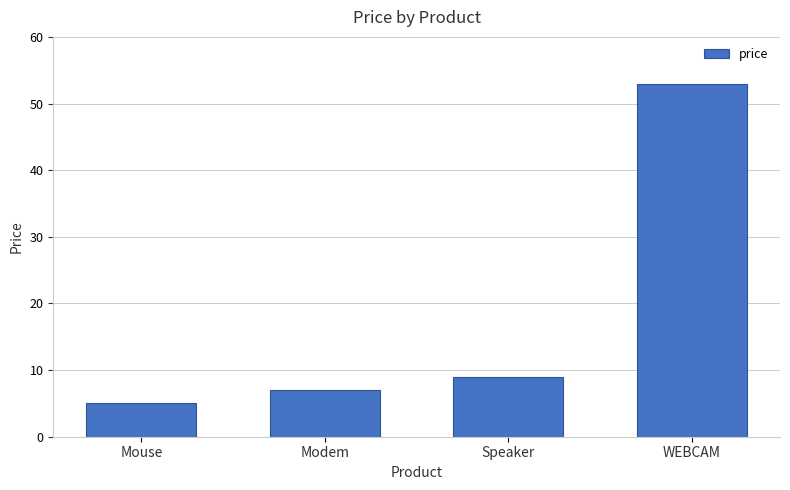

True or false: the data shows 37 at WEBCAM.

False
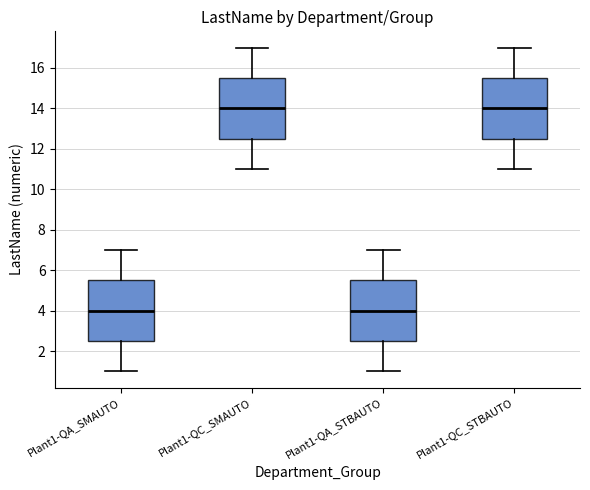

Reading left to right, read every box against the y-axis: the position of its median line, the range the box covers, and the ends of its whiskers. The values are not printed on the chart, so give them approximately, as read against the axis.

Plant1-QA_SMAUTO: median 4.0, box 2.6 to 5.6, whiskers 1.0 to 7.0
Plant1-QC_SMAUTO: median 14.0, box 12.6 to 15.6, whiskers 11.0 to 17.0
Plant1-QA_STBAUTO: median 4.0, box 2.6 to 5.6, whiskers 1.0 to 7.0
Plant1-QC_STBAUTO: median 14.0, box 12.6 to 15.6, whiskers 11.0 to 17.0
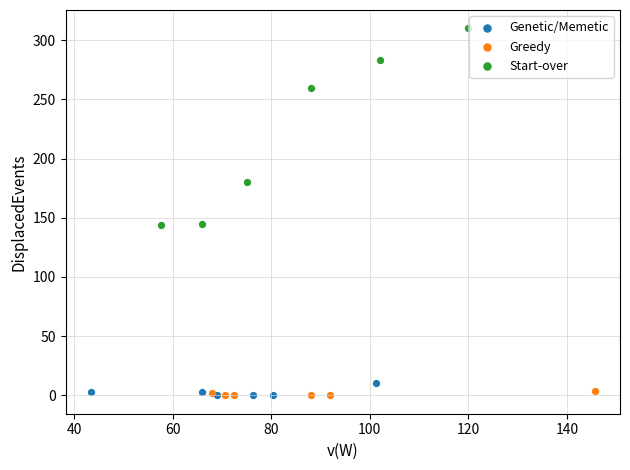

Which series has the largest Y range (max minus min)?

Start-over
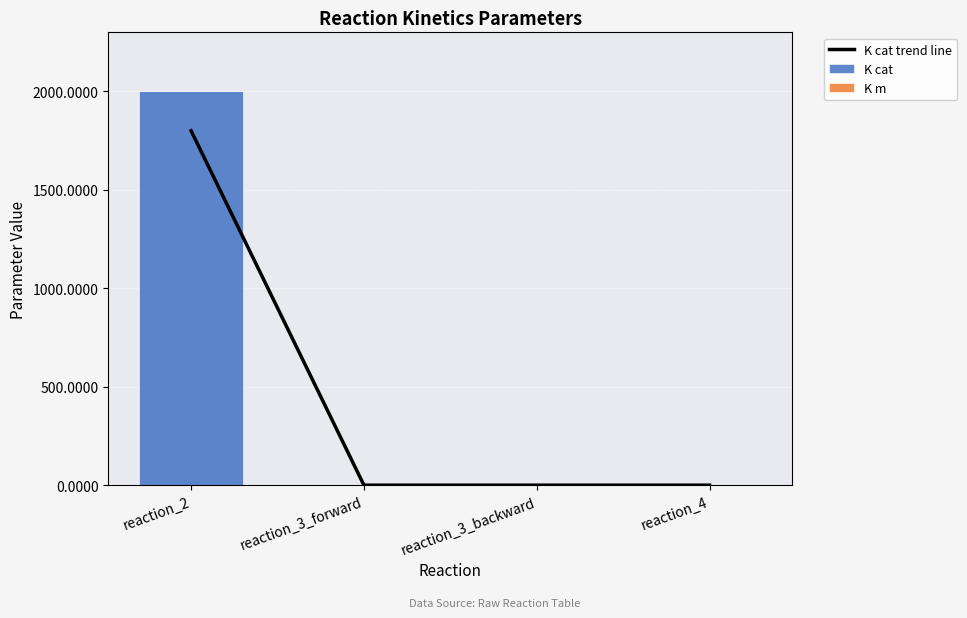

What position from the left is reaction_4?

4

**What this task involves:** Reproduce all of the data above word for word, omitting the pictures.

**Answer for this exercise:**
True or false: the data shows 37 at WEBCAM.

False

Reading left to right, read every box against the y-axis: the position of its median line, the range the box covers, and the ends of its whiskers. The values are not printed on the chart, so give them approximately, as read against the axis.

Plant1-QA_SMAUTO: median 4.0, box 2.6 to 5.6, whiskers 1.0 to 7.0
Plant1-QC_SMAUTO: median 14.0, box 12.6 to 15.6, whiskers 11.0 to 17.0
Plant1-QA_STBAUTO: median 4.0, box 2.6 to 5.6, whiskers 1.0 to 7.0
Plant1-QC_STBAUTO: median 14.0, box 12.6 to 15.6, whiskers 11.0 to 17.0

Which series has the largest Y range (max minus min)?

Start-over

What position from the left is reaction_4?

4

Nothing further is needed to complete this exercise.